Круг луны в темнеющем небе кажется куском ноздреватого сыра, чёрные, резные вершины сосен недвижно застыли в густом воздухе. Маленький игрушечный чёрно-белый пёсик — на коленях девочки, она гладит его плюшевые уши, улыбается рассеянно-благодарно.
— Я буду звать его Бим… А ведь я его ещё весной приметила и показала, думала, не запомнишь.
— А я запомнил, — байкер сплёвывает в потухающий костёр, набрасывает куртку на плечи девочки. — Подошёл к тётке в магазине и говорю: вон того, с самой симпатичной мордой! Слушай, зая, я вот тут подумал: а может, на неделю здесь зависнем? Жрачка есть, вода — рядом. Над душой никто не нудит: «Не пересдашь — в армию пойдёшь, не пересдашь — в армию пойдёшь!» Да лучше армия, чем этот драный технарь!
— Не знаю. У меня — практика.
— Забей на практику! На всё забей! Жизнь, мля, один раз даётся! Или тебе плохо со мной? Обидел чем?
Даже в сумерках видно, как рассветает в улыбке лицо её.
— И всё-то ты врёшь. Не обижал ты меня, знаешь ведь, и жизнь не один раз даётся… Много жизней прожить можно, и не обязательно человеком.
— Ну, зая, повело тебя…
— Не перебивай! Знаешь, я недавно прочла: «Каждая душа — книга, страницы её — очередные жизни».
— Тебе читать вредно, зая, — скорбно вздыхает большерукий байкер. — Ты лучше мультики смотри.
— А сегодня я ещё легенду нашла, — девочка прикусывает травинку и смотрит в уже совсем потемневшее ночное небо с бледными точками звёзд и кругом ноздреватой луны. — Так, вроде ничего особенного, а сердце щемит.
— Про Дзинь-Дзинь эту?
— Ли-Цзинь… Она была танцовщицей при дворе китайского императора, и наследник престола так полюбил её, что женился против воли всей семьи. Потом старый император умер, и Ли-Цзинь вместе с мужем взошла на престол, но правила недолго.

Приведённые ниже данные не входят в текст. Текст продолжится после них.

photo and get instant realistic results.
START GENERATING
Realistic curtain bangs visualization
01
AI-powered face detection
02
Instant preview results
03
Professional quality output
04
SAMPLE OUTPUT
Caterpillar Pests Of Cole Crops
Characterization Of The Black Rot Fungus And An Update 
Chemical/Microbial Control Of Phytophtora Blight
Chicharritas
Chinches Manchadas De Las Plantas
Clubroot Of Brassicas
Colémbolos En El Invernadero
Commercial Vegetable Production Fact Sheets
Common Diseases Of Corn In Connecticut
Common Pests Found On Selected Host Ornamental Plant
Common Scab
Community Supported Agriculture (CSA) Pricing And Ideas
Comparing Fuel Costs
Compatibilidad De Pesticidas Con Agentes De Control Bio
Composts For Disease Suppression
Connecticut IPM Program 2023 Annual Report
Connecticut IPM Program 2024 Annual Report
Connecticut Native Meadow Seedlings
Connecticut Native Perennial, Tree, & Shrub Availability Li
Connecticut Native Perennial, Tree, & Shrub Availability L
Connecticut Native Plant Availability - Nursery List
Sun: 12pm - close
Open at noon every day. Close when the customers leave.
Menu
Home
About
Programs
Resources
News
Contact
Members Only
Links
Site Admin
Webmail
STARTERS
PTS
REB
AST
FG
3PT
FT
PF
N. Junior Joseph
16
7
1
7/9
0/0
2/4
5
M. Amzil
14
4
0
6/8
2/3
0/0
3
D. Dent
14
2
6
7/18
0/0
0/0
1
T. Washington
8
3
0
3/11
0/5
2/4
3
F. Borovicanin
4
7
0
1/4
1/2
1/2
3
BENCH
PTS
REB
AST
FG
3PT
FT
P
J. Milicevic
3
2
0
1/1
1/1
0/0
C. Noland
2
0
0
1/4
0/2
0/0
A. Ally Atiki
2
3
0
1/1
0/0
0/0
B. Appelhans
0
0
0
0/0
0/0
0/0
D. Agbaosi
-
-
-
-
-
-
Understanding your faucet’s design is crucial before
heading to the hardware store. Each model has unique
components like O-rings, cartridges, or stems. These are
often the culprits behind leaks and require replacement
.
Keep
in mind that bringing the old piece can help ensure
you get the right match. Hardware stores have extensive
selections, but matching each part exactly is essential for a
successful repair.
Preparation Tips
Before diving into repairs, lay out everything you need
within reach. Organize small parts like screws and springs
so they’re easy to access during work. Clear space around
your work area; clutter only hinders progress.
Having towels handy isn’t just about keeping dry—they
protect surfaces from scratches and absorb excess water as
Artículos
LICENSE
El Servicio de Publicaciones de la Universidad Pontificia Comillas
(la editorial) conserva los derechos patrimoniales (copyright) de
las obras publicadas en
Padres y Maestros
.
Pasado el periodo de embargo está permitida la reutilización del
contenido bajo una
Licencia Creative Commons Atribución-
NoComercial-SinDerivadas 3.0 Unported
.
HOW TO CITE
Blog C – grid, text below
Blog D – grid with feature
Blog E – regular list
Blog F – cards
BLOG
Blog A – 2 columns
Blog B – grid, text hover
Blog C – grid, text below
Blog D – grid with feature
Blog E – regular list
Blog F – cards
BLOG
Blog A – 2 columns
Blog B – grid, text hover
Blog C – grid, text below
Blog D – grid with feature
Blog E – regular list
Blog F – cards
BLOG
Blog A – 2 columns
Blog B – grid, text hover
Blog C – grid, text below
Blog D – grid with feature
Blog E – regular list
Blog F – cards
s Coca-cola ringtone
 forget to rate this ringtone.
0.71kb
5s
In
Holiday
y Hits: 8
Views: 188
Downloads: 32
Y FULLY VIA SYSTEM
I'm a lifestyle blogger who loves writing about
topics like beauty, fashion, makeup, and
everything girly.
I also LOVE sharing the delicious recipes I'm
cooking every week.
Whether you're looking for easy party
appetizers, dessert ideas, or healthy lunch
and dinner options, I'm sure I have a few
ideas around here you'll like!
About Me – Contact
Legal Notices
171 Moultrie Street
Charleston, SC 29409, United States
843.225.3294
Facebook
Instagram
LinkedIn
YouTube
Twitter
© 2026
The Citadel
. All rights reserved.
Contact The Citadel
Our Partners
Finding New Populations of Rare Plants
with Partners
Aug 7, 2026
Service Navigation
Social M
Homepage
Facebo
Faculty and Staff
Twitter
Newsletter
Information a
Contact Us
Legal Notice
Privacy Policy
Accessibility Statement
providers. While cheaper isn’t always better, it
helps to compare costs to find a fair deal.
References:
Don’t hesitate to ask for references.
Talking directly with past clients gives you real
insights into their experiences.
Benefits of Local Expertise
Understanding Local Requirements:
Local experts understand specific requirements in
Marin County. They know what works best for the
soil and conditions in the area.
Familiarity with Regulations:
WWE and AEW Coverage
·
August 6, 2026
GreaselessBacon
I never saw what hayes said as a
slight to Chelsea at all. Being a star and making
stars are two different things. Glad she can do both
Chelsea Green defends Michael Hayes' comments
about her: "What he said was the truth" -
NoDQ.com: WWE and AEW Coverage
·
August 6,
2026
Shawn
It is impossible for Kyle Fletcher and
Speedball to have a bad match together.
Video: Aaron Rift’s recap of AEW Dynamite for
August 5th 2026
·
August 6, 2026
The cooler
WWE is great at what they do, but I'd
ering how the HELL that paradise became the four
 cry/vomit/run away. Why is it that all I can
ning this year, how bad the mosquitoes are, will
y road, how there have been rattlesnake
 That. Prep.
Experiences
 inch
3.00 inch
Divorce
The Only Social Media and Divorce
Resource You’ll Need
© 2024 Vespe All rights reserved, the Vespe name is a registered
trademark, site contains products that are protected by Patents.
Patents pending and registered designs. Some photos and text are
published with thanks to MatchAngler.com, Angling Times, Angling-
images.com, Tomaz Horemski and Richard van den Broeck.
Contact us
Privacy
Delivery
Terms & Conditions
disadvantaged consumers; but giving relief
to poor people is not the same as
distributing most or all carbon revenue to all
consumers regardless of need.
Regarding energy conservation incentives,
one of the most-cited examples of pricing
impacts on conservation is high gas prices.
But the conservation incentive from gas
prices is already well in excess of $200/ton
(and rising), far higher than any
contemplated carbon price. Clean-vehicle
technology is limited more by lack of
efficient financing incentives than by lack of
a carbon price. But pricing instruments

— Снова двинула в репперы?
— Не кривляйся. Её оклеветали. Своей женитьбой юный император оскорбил знатнейших людей государства, отвергнув их дочерей, у Ли-Цзинь было много врагов. Её оклеветали, и император так разозлился, что приказал утопить неверную, как он думал, супругу. Её бросили в дворцовый пруд.
— Баба с возу…
— Её бросили в дворцовый пруд, а император взял себе новую жену. Через несколько дней молодая императрица и две её придворные дамы утонули, катаясь на лодке на том самом пруду, а ещё через пару дней на берегу нашли бездыханное тело императора и его ближайшего советника, того самого, который оклеветал Ли-Цзинь.
— Мля, терминаторша вернулась, — хмыкает байкер, обкусывая заусенцы. — Зая, да мы такую же бодягу в школе проходили, про эту, как её, про утопленницу. Она русалкой заделалась и всех мочить стала, как и твоя Дзинь-Дзинь. Да ну их всех!